At the same time the M100 Club initiated a series of initiatives to incubate profitable businesses to support its conservation. It created an agroforestry nursery that is now called the Agroforestry Center. This was not successful in generating the necessary funds for conservation and community support, so the focus evolved to real estate. However, due to lack in expertise and resources, the focus soon shifted to philanthropy, its current focus. During this period, the M100 Club was actively trying to raise funds for conservation and MVP, except for the MVP Association, operated with volunteer labor and was generally inactive.
(MVP goes active)
In 2018, it was starting to become clear to the M100 Club that the for-profit business model was hampering progress and a not-for-profit model would likely better attract conservation funds. Colin began donating to MVP to buy the most remote forested properties in the far west end of the Valley close to Chagres National Park.
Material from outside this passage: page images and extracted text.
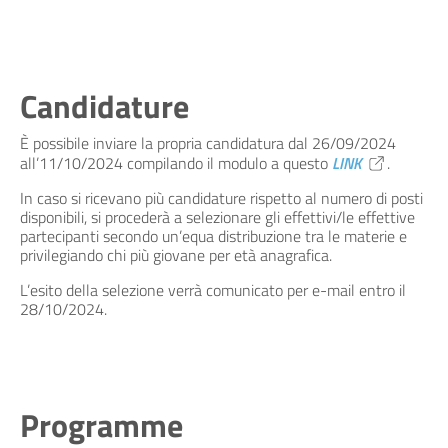
Candidature
È possibile inviare la propria candidatura dal 26/09/2024
all’11/10/2024 compilando il modulo a questo
LINK
.
In caso si ricevano più candidature rispetto al numero di posti
disponibili, si procederà a selezionare gli effettivi/le effettive
partecipanti secondo un’equa distribuzione tra le materie e
privilegiando chi più giovane per età anagrafica.
L’esito della selezione verrà comunicato per e-mail entro il
28/10/2024.
Programme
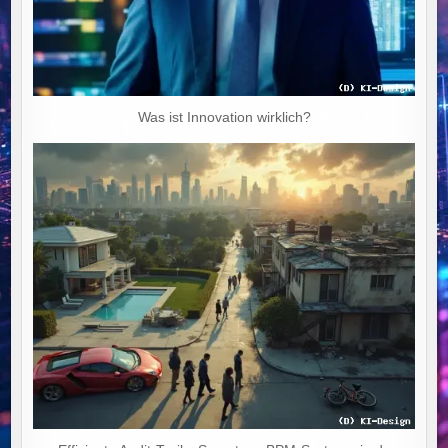
Was ist Innovation wirklich?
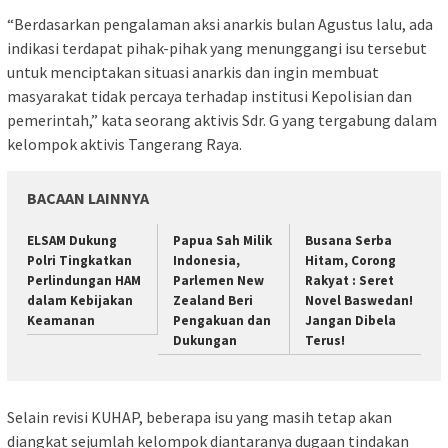
“Berdasarkan pengalaman aksi anarkis bulan Agustus lalu, ada
indikasi terdapat pihak-pihak yang menunggangi isu tersebut
untuk menciptakan situasi anarkis dan ingin membuat
masyarakat tidak percaya terhadap institusi Kepolisian dan
pemerintah,” kata seorang aktivis Sdr. G yang tergabung dalam
kelompok aktivis Tangerang Raya.
BACAAN LAINNYA
ELSAM Dukung
Papua Sah Milik
Busana Serba
Polri Tingkatkan
Indonesia,
Hitam, Corong
Perlindungan HAM
Parlemen New
Rakyat : Seret
dalam Kebijakan
Zealand Beri
Novel Baswedan!
Keamanan
Pengakuan dan
Jangan Dibela
Dukungan
Terus!
Selain revisi KUHAP, beberapa isu yang masih tetap akan
diangkat sejumlah kelompok diantaranya dugaan tindakan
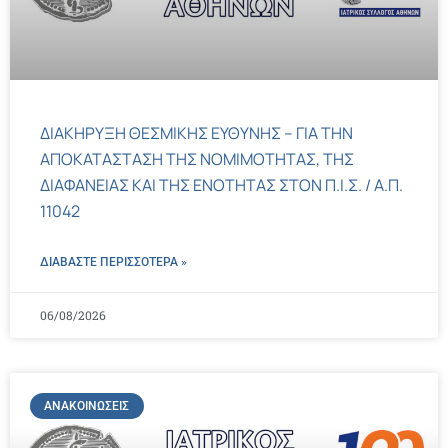
ΔΙΑΚΗΡΥΞΗ ΘΕΣΜΙΚΗΣ ΕΥΘΥΝΗΣ – ΓΙΑ ΤΗΝ
ΑΠΟΚΑΤΑΣΤΑΣΗ ΤΗΣ ΝΟΜΙΜΟΤΗΤΑΣ, ΤΗΣ
ΔΙΑΦΑΝΕΙΑΣ ΚΑΙ ΤΗΣ ΕΝΟΤΗΤΑΣ ΣΤΟΝ Π.Ι.Σ. / Α.Π.
11042
ΔΙΑΒΑΣΤΕ ΠΕΡΙΣΣΌΤΕΡΑ »
06/08/2026
ΑΝΑΚΟΙΝΏΣΕΙΣ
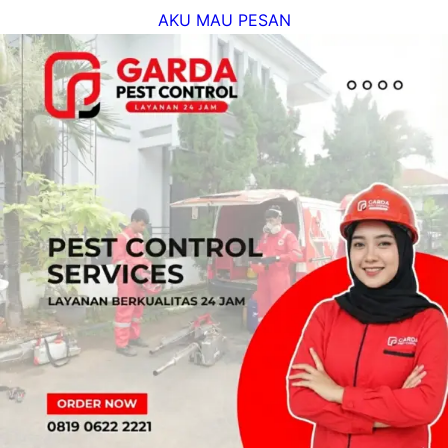
AKU MAU PESAN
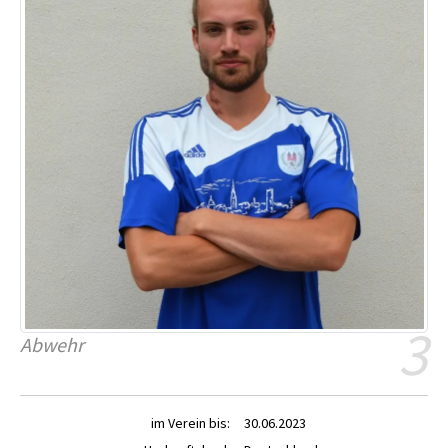
3
Abwehr
im Verein bis:
30.06.2023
By 2019, Colin and the M100 Club had been providing much of the funding of conservation in the valley for over a decade. In a last-ditch attempt to maintain the for-profit component of the cooperative venture, M100 Club, MVP and Geoversity attempted to operate as a virtual singular organization. MVP gradually started taking on a more active role, acquiring its first staff and began active participation in the valley’s conservation and community support. Eventually, MVP realized that this virtual three-way partnership was hindering the needed fundraising and that MVP needed to distinguish itself to achieve its conservation ambitions.
(MVP restructures itself, expands, and sets ambitious goals)In 2021, the MVP board members began identifying the board members and staff that it needed to shift its primary short-term focus to fundraising rather than conservation to provide staff with the needed funds to achieve the desired conservation and community support. In early 2022, MVP reorganized its leadership and added needed board members and staff.At the same time, the M100 Club was closing its doors with the intent to donate its extensive land holdings in the valley to MVP for caretaking.
Mamoní Valley Preserve Today
Today, MVP has taken the M100 Club members and land under its umbrella and works closely with Geoversity as a separate not-for-profit entity supporting our dream of conserving the entire 29,000-acre Mamoní Valley, allowing plants, people, and animals to co-exist harmoniously, being a model for rainforest conservation.